> [YOUR GOAL] After finding the line with "<!-- stream -->" in the entries below, retype exactly each line from there through the line with "M491 1730 500 1686 499 1295", including that final line.

> [INPUT DATA]
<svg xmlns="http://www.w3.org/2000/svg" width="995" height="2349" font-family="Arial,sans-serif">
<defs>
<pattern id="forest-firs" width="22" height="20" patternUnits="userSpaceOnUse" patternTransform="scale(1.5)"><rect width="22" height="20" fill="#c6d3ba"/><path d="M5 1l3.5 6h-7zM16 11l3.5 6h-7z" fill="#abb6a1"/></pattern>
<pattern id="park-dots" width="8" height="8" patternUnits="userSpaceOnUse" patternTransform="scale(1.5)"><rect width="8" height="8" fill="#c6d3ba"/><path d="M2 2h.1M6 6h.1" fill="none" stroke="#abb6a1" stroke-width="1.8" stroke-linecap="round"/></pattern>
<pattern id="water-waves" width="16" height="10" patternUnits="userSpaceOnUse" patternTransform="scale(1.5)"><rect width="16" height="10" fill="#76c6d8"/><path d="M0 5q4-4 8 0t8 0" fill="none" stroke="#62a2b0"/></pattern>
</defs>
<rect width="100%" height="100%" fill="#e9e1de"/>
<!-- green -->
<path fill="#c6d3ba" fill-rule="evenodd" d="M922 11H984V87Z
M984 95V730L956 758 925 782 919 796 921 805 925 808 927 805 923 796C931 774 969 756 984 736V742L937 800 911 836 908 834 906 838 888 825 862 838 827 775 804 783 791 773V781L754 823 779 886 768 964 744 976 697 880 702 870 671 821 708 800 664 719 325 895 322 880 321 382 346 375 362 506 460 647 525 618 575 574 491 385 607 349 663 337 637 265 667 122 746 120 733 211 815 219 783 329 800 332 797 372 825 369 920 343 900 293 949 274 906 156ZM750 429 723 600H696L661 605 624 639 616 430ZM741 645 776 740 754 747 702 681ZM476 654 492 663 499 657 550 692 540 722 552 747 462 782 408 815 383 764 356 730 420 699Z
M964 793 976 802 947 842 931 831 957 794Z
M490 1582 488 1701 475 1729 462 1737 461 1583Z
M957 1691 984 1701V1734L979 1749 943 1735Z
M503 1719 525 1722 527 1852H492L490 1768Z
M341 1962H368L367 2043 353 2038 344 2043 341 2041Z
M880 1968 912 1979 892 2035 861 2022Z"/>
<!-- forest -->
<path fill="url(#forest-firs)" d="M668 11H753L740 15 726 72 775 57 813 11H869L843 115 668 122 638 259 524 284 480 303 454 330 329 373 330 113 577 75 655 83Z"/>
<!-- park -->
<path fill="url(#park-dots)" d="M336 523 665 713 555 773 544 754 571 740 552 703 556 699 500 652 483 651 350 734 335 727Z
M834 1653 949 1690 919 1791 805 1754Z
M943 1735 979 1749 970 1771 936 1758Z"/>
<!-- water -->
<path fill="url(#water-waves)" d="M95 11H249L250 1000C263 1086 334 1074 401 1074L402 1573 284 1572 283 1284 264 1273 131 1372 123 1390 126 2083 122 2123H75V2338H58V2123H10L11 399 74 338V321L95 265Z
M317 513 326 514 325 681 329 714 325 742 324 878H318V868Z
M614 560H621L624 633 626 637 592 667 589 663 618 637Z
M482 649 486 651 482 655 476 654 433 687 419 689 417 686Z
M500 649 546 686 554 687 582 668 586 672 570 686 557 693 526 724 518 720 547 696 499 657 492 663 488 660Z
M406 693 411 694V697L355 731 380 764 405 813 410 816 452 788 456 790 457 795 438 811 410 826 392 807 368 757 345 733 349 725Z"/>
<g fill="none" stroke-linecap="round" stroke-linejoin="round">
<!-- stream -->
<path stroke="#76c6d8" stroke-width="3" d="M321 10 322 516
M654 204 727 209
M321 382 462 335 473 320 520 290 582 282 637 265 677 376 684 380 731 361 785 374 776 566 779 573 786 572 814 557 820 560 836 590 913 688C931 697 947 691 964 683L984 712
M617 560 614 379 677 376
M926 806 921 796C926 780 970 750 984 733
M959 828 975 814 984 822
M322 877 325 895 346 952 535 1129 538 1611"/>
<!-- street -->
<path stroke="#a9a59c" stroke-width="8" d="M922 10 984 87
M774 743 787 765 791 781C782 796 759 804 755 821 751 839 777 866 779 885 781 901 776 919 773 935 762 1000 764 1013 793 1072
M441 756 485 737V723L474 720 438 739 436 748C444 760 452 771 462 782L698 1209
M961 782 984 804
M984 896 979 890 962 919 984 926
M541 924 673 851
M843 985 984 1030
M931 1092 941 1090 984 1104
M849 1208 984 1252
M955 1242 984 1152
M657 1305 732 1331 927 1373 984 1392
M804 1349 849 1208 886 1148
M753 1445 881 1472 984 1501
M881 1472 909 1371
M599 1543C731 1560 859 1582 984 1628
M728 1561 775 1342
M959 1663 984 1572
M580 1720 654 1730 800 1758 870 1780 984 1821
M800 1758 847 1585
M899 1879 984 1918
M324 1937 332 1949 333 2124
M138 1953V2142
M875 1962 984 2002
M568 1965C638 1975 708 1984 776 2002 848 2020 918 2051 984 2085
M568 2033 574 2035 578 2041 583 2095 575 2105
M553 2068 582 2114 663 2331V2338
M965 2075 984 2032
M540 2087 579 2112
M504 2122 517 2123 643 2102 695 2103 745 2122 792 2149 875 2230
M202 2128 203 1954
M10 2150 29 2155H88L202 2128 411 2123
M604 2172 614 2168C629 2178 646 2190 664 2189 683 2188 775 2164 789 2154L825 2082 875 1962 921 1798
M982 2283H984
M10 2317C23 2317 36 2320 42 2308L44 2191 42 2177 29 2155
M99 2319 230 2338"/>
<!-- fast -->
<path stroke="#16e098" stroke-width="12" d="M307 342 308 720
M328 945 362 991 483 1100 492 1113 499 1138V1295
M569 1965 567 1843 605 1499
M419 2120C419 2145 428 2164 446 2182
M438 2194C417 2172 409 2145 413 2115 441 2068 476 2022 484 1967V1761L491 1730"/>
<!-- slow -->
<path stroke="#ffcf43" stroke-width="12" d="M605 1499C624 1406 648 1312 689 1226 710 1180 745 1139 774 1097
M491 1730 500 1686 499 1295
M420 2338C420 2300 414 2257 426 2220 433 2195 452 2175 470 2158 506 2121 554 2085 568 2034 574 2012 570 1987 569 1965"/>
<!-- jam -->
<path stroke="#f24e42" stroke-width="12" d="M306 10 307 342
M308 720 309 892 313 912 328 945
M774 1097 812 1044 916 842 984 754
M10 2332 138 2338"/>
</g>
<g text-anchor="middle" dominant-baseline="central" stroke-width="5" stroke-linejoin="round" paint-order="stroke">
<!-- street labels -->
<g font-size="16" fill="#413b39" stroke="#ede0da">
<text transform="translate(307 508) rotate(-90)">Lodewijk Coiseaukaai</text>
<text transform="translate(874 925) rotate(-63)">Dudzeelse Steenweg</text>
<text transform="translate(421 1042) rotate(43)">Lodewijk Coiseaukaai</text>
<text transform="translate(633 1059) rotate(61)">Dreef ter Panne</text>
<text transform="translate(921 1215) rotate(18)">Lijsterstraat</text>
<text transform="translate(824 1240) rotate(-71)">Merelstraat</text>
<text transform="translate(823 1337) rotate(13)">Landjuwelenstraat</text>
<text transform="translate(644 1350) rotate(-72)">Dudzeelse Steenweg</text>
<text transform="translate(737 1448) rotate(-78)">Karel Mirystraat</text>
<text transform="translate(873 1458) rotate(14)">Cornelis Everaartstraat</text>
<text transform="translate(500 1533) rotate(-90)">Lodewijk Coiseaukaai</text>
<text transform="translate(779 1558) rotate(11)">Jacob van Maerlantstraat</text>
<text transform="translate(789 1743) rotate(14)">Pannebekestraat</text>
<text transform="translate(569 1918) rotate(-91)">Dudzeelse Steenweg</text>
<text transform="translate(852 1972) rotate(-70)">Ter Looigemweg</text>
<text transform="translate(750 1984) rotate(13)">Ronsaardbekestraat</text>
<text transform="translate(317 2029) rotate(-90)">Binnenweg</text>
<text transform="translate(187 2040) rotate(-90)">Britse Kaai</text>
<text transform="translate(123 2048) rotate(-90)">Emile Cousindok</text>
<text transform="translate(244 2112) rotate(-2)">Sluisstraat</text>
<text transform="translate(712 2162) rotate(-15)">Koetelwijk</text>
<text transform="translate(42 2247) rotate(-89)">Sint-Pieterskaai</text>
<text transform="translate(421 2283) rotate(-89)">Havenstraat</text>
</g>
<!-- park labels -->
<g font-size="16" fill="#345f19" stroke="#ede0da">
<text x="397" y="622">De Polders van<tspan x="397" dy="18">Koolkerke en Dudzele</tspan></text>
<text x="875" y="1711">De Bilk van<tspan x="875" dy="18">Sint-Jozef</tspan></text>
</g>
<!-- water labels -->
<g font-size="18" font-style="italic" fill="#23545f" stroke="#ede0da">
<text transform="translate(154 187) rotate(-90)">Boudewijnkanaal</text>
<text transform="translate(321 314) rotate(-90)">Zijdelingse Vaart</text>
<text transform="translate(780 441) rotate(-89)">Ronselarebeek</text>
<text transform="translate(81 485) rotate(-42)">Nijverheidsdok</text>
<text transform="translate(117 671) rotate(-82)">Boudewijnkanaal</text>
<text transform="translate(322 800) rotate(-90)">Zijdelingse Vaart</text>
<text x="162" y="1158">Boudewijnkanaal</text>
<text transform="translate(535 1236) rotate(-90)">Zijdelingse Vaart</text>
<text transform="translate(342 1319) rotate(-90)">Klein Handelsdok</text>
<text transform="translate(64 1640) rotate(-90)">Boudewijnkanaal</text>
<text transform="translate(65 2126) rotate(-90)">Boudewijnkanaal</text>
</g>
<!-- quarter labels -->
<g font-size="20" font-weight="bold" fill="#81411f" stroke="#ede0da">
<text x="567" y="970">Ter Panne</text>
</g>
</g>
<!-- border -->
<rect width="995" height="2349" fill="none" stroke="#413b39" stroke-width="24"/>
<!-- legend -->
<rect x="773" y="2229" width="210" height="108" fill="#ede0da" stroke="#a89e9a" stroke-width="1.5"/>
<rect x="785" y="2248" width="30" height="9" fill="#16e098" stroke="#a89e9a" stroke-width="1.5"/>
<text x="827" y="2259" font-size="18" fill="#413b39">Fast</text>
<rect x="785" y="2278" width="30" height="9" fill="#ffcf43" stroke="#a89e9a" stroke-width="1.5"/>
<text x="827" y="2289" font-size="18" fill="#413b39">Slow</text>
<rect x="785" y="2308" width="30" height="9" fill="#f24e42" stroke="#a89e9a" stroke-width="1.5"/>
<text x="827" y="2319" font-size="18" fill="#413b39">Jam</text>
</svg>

> [ANSWER TO THIS TASK]
<!-- stream -->
<path stroke="#76c6d8" stroke-width="3" d="M321 10 322 516
M654 204 727 209
M321 382 462 335 473 320 520 290 582 282 637 265 677 376 684 380 731 361 785 374 776 566 779 573 786 572 814 557 820 560 836 590 913 688C931 697 947 691 964 683L984 712
M617 560 614 379 677 376
M926 806 921 796C926 780 970 750 984 733
M959 828 975 814 984 822
M322 877 325 895 346 952 535 1129 538 1611"/>
<!-- street -->
<path stroke="#a9a59c" stroke-width="8" d="M922 10 984 87
M774 743 787 765 791 781C782 796 759 804 755 821 751 839 777 866 779 885 781 901 776 919 773 935 762 1000 764 1013 793 1072
M441 756 485 737V723L474 720 438 739 436 748C444 760 452 771 462 782L698 1209
M961 782 984 804
M984 896 979 890 962 919 984 926
M541 924 673 851
M843 985 984 1030
M931 1092 941 1090 984 1104
M849 1208 984 1252
M955 1242 984 1152
M657 1305 732 1331 927 1373 984 1392
M804 1349 849 1208 886 1148
M753 1445 881 1472 984 1501
M881 1472 909 1371
M599 1543C731 1560 859 1582 984 1628
M728 1561 775 1342
M959 1663 984 1572
M580 1720 654 1730 800 1758 870 1780 984 1821
M800 1758 847 1585
M899 1879 984 1918
M324 1937 332 1949 333 2124
M138 1953V2142
M875 1962 984 2002
M568 1965C638 1975 708 1984 776 2002 848 2020 918 2051 984 2085
M568 2033 574 2035 578 2041 583 2095 575 2105
M553 2068 582 2114 663 2331V2338
M965 2075 984 2032
M540 2087 579 2112
M504 2122 517 2123 643 2102 695 2103 745 2122 792 2149 875 2230
M202 2128 203 1954
M10 2150 29 2155H88L202 2128 411 2123
M604 2172 614 2168C629 2178 646 2190 664 2189 683 2188 775 2164 789 2154L825 2082 875 1962 921 1798
M982 2283H984
M10 2317C23 2317 36 2320 42 2308L44 2191 42 2177 29 2155
M99 2319 230 2338"/>
<!-- fast -->
<path stroke="#16e098" stroke-width="12" d="M307 342 308 720
M328 945 362 991 483 1100 492 1113 499 1138V1295
M569 1965 567 1843 605 1499
M419 2120C419 2145 428 2164 446 2182
M438 2194C417 2172 409 2145 413 2115 441 2068 476 2022 484 1967V1761L491 1730"/>
<!-- slow -->
<path stroke="#ffcf43" stroke-width="12" d="M605 1499C624 1406 648 1312 689 1226 710 1180 745 1139 774 1097
M491 1730 500 1686 499 1295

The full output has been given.